[PASSAGE SHOWN — start]

If observers from a distant planet were to judge by the output of Hollywood studios, they might well conclude that monsters ran rampant in early Cold War America. An unprecedented sci-fi and horror boom visited U.S. cinema during the Fifties, and showed few signs of fading until the middle of the next decade. For many fans, the heyday of what later became known in the American vernacular as the “creature feature” remains one of the hallmarks of that earlier, more innocent era. Although scholars have arrived at various interpretations of this cultural phenomenon, most would agree that part of the explanation rests with the peculiar geopolitical conditions of the Cold War. For one thing, as with many aspects of American popular culture during the Fifties, the various stories of alien invasion that unfolded on movie screens across the nation resonated in subtle yet potent ways with widespread popular anxieties about external threats to national security. No doubt the fact that the invisibility of the enemy lies in the very nature of “cold” warfare made such visible phantoms all the more alluring. Similarly, monstrous mutation might offer an apt metaphor for the supposed dangers of communist subversion from within, a concern that found its most extreme expression in the McCarthy hearings. At the box office, as on Capitol Hill, paranoia pays.

To be sure, not many Americans went to the movies for consciously ideological reasons. Nevertheless, cultural artifacts, including (or perhaps especially) popular films, do not operate in a cultural vacuum. Rather, as the philosopher and critic Frederic Jameson has argued, they interact with the prevailing social tensions of their time, or what he calls the “political unconscious.” Think about that the next time you watch I Married a Monster from Outer Space.

It goes without saying that monster flicks were also fun. The creature-on-the-loose formula never failed to draw gasps and screams from movie audiences, whether in the U.S. or elsewhere. And yet people came back for more, as the sheer number of such films made demonstrates. To satisfy the demand for visual thrills, and to line its pockets in the process, the American film industry cranked out B-movie after B-movie, creature after creature. At the same time, because making a film was a laborious, expensive, and risky undertaking, entrepreneurs in Hollywood searched far and wide for finished products that could be retailored, at a lesser cost, for the domestic market. That’s where Godzilla came into the picture.

[PASSAGE SHOWN — finish]

WHAT YOU ARE ASKED TO DO
Summarize the passage on Fifties monster movies in two sentences. The data that comes next is not needed for the task.

[DATA PROVIDED — start]

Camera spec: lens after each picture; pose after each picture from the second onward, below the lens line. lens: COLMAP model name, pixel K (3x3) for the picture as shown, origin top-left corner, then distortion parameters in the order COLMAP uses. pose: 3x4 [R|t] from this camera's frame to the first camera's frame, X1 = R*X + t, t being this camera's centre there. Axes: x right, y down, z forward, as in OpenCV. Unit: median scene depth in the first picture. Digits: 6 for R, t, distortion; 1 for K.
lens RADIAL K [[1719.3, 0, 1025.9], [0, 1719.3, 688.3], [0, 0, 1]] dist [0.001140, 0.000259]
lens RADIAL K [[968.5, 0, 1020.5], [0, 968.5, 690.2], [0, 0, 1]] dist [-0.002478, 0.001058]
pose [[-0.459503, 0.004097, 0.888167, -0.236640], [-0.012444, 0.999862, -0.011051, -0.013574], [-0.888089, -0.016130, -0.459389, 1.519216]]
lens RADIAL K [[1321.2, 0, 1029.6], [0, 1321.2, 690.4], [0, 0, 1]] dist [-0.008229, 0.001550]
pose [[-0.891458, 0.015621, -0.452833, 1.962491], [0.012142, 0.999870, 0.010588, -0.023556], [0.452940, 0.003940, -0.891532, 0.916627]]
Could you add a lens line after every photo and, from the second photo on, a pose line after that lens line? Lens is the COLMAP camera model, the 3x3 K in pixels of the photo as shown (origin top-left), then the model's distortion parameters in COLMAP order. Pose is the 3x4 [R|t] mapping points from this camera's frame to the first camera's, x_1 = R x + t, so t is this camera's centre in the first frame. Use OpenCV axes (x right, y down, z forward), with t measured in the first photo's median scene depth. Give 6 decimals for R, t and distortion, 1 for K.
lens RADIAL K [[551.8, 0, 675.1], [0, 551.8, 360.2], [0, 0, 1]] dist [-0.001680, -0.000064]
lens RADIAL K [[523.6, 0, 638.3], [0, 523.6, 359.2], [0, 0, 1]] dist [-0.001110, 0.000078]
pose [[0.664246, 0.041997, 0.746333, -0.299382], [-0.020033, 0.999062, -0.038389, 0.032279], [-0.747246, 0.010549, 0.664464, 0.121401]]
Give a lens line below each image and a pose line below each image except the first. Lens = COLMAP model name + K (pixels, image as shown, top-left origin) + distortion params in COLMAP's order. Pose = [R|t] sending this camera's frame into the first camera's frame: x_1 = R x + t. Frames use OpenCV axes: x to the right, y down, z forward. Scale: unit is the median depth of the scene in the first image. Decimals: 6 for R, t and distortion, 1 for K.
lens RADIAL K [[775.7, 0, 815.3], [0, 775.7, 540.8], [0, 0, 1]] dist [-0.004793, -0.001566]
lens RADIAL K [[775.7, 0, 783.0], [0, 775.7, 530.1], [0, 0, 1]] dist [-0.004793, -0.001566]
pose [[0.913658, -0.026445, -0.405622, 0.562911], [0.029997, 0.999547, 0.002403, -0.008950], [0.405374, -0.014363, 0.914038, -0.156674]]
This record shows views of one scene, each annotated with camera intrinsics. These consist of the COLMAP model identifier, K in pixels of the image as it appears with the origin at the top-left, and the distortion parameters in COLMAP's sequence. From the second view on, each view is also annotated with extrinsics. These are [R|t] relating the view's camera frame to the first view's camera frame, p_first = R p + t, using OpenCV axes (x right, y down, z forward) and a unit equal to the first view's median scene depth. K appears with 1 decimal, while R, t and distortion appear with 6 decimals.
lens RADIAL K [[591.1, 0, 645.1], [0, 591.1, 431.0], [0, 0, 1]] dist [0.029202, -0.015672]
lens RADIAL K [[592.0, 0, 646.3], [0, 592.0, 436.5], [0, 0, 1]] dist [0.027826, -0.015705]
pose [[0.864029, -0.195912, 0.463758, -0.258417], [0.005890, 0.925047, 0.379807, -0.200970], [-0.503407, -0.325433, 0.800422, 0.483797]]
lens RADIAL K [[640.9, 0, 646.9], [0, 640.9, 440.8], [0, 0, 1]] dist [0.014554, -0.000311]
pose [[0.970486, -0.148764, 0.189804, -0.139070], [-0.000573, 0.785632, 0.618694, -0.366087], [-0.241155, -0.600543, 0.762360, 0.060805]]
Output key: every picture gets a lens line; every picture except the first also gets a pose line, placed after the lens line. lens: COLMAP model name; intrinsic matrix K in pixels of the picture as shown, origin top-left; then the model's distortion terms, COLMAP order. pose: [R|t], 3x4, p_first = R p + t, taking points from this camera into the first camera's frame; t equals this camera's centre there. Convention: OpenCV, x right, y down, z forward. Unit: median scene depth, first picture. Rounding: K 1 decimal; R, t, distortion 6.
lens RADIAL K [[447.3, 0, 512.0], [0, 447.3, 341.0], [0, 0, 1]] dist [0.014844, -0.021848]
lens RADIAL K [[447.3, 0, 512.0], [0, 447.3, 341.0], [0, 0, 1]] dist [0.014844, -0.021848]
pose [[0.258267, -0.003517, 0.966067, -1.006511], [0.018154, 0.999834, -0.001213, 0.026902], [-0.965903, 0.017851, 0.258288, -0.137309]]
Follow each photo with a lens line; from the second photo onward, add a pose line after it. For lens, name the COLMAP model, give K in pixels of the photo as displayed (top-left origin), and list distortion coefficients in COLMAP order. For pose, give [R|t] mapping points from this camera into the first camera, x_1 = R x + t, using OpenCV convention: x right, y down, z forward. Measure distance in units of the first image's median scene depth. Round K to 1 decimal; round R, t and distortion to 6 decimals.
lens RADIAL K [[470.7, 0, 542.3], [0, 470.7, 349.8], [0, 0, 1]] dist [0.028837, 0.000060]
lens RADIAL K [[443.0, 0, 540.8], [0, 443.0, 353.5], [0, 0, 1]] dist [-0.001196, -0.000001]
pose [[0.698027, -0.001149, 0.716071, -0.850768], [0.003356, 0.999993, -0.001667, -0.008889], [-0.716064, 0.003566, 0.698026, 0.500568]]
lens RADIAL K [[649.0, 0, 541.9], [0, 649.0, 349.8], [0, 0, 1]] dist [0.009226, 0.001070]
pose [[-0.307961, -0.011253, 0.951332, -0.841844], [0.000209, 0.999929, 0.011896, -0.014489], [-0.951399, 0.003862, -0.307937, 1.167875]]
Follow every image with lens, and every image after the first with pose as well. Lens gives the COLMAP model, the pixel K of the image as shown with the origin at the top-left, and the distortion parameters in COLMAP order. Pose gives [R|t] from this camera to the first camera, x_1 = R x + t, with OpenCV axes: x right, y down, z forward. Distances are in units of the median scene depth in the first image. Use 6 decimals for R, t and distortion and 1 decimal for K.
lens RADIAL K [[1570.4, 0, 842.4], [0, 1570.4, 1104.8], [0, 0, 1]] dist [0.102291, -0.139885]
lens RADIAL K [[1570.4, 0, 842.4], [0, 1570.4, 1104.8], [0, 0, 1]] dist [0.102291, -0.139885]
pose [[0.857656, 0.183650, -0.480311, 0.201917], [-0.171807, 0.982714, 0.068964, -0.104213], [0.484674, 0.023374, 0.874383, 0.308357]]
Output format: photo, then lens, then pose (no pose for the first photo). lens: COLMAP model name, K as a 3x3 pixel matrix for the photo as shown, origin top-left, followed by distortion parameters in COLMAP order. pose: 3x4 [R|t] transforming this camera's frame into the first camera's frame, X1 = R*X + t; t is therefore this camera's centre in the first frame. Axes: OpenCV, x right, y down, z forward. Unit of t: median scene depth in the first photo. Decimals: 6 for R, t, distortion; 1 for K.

[DATA PROVIDED — finish]

RESPONSE
Hollywood's sci-fi and horror boom of the Fifties drew on Cold War conditions, with alien invasions echoing fears of external threats and monstrous mutation serving as a metaphor for communist subversion from within. Audiences also found these films fun and kept coming back, so the industry produced B-movie after B-movie and looked abroad for finished films it could cheaply adapt for the domestic market, which is where Godzilla came in.